Column

デジタル化の大波

2023.07.07

これまでのコラムでは、私の現在の診療環境が、四半世紀前の河北新報連載時と大きく変わっている点について触れてきました。その極めつけはデジタル化で、最近の言葉で言えばDX(デジタルトランスフォーメーション)です。
デジタル化は突然起こったわけではなく、じわじわと浸透してきたことから、その変化をあまり意識することはありませんでした。しかし、改めて四半世紀前と比較することによって、その衝撃的な変化に気づかされます。とりわけ団塊の世代の私とっては、デジタル化の大波にのまれたような感があります。

いくつか具体例をあげてみます。まずは歯型取りについては、以前はアルジネート印象材というペーストを用いていましたが、現在は光学スキャナーでそれができるようになったことから、クライアントは吐きそうな苦しい思いをすることがなくなりました。また、光学スキャナー・データから3Dプリンターを用いて歯型をいつでも容易に作製することができるようになったため、石膏模型が不要になり、その収納スペースに苦労する必要もなくなりました。

次にX線写真です。以前は、一枚一枚をフィルムに現像していましたが、デジタル化が進み、フィルムレスになりました。加えて歯科用CTが開発され、普及が進むにつれて個人クリニックでも購入可能になり、歯や顎の精細な三次元画像診断ができるようになったことはまさに革命的な進歩です。
また、矯正歯科では診断や治療経過の評価のために、口腔内や顔面のスライド写真をたくさん撮影します。四半世紀前はアナログカメラであったため、フィルム現像を写真店にお願いしていました。出来映えは現像してみなければ分かりませんでした。
現在ではすべてデジタル化されてその場で出来映えがわかり、かつコンピュータで一括管理できるようになったことから、大量のスライドの収納問題から解放され、かつ著しくコストダウンになりました。これも革命的でした。

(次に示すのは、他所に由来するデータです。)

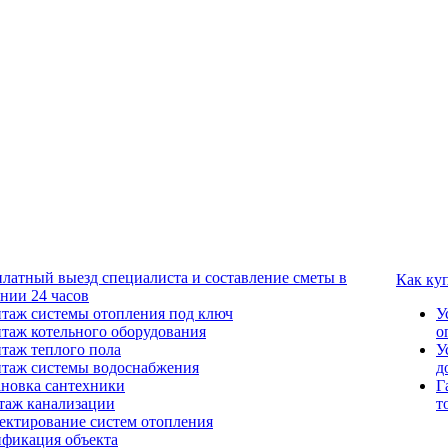
платный выезд специалиста и составление сметы в
Как ку
ении 24 часов
таж системы отопления под ключ
У
таж котельного оборудования
о
таж теплого пола
У
таж системы водоснабжения
д
ановка сантехники
Г
таж канализации
т
ектирование систем отопления
ификация объекта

さらに、つい最近当院に導入したのが3Dフェイススキャナーです。
これを用いてワンショットで顔の三次元デジタル画像が撮影できるようになりました。それに歯型データや歯科用CTデータを組み込めることから、矯正治療のシミュレーションやアウトカム評価に大いに役立ちそうです。
そのほか、四半世紀前はクライアントの予約や個人情報管理を紙ベースで行っていましたが、現在では完全にデジタル化されたことによって予約の受付や変更業務が驚くほど簡単にできるようになったことも特筆すべき変革です。
しかし、DXは良いことばかりではありません。電子機器の導入には莫大な購入資金が必要となるからです(涙)。